This winter, instead of fighting the cold with cozy glasses of whiskey and warming drinks, we’re embracing the great outdoors with cocktails that harness one of the season’s more aromatic offerings: pine. No, that doesn’t mean we’re muddling needles from our Christmas tree into Mojitos. Innovative spirit-, liqueur- and syrup-makers have captured the evergreen’s piquant flavor in bottles, so it’s easy to whip up a cocktail that’s as seasonally appropriate as your home decor. Here are five pine-forward products to try this winter.
Based in Portland, Clear Creek set out to create an eau de vie that captured the flavor of Oregon’s state tree, the Douglas fir. Distillers infuse brandy with Douglas fir buds twice, giving the spirit not only a fir tree’s unmistakable aroma and flavor, but also its light jade hue. Sip it neat or on the rocks for a delightfully wintery nip, or mix a quarter-ounce into a French 75 for a fresh zing of flavor.
Instead of using pine buds or needles for color and pine-fresh flavor, Zirbenz employs Arolla Stone Pine fruits—baby pine cones, essentially. The fruits are plucked from the Austrian alps by local mountaineers and then macerated with a sugar distillate to create a delicious red-hued liqueur.
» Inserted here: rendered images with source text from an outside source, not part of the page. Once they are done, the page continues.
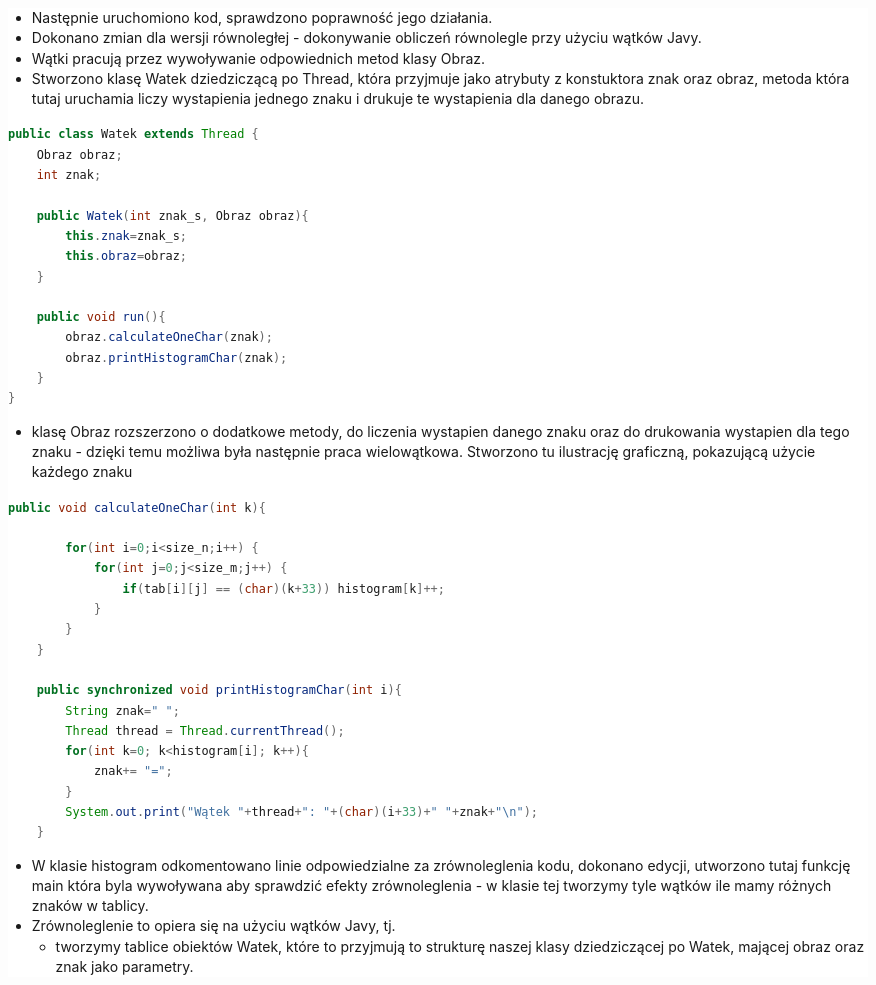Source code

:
 ```java
```

- Następnie uruchomiono kod, sprawdzono poprawność  jego działania.
- Dokonano zmian dla wersji równoległej - dokonywanie obliczeń równolegle przy użyciu wątków Javy.
- Wątki pracują przez wywoływanie odpowiednich metod klasy Obraz.
- Stworzono klasę Watek dziedziczącą po Thread, która przyjmuje jako atrybuty z konstuktora znak oraz obraz, metoda która tutaj uruchamia liczy wystapienia jednego znaku i drukuje te wystapienia dla danego obrazu.

```java
public class Watek extends Thread {
    Obraz obraz; 
    int znak;
    
    public Watek(int znak_s, Obraz obraz){
        this.znak=znak_s;
        this.obraz=obraz;
    }

    public void run(){
        obraz.calculateOneChar(znak);
        obraz.printHistogramChar(znak);
    }
}

```

- klasę Obraz rozszerzono o dodatkowe metody, do liczenia wystapien danego znaku oraz do drukowania wystapien dla tego znaku - dzięki temu możliwa była następnie praca wielowątkowa. Stworzono tu ilustrację graficzną, pokazującą użycie każdego znaku

```java
public void calculateOneChar(int k){

        for(int i=0;i<size_n;i++) {
            for(int j=0;j<size_m;j++) {
                if(tab[i][j] == (char)(k+33)) histogram[k]++;
            }
        }
    }

    public synchronized void printHistogramChar(int i){
        String znak=" ";
        Thread thread = Thread.currentThread();
        for(int k=0; k<histogram[i]; k++){
            znak+= "=";
        }
        System.out.print("Wątek "+thread+": "+(char)(i+33)+" "+znak+"\n");
    }
```

- W klasie histogram odkomentowano linie odpowiedzialne za zrównoleglenia kodu, dokonano edycji, utworzono tutaj funkcję main która byla wywoływana aby sprawdzić efekty zrównoleglenia - w klasie tej tworzymy tyle wątków ile mamy różnych znaków w tablicy.
- Zrównoleglenie to opiera się na użyciu wątków Javy, tj.
    - tworzymy tablice obiektów Watek, które to przyjmują to strukturę naszej klasy dziedziczącej po Watek, mającej obraz oraz znak jako parametry.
Though drinkers in the U.S. have only been able to find the resin-forward liqueur since 2005, Zirbenz has been making this traditional zirbenschnaps since 1797.
Hailing from France—a country is known for its herbal, almost medicinal liqueurs like chartreuse and Bénédictine—this “grand liqueur” deviates from the norm. First, it comes in at a powerful 55 percent ABV, which is high for most spirits, let alone liqueurs. Second, this liqueur uses fir buds in addition to botanicals to achieve its herbaceous equilibrium instead of the usual herbs and spices. The result is a surprisingly light piney flavor that’s not overwhelming, but it will shine through in a cocktail.
We all know that maple syrup is great in cocktails—but now it’s pine syrup’s turn to shine. Instead of sap, this tree-based syrup is made from pine cone buds harvested from the Dolomite Mountain region in Italy. The buds are left to sit under the sun in glass jars, and macerate with sugar and water for months. Then, distillers filter the resulting liquid and cook it down to create a highly floral and lightly piney syrup. While you can easily add it to cocktails in the same ways you’d use maple syrup, you can also drizzle the syrup over bar nuts for a delightful accompaniment to your drinks.
Herbs, spices and wild evergreen needles from Colorado flavor this cocktail syrup from Dram. While it’s not as thick as the Mugolio syrup, its consistency is just right for winter-inspired cocktails. Add a touch to your Old Fashioned or Tom Collins, and feel like you’re hiking through the Rocky Mountains without leaving your couch.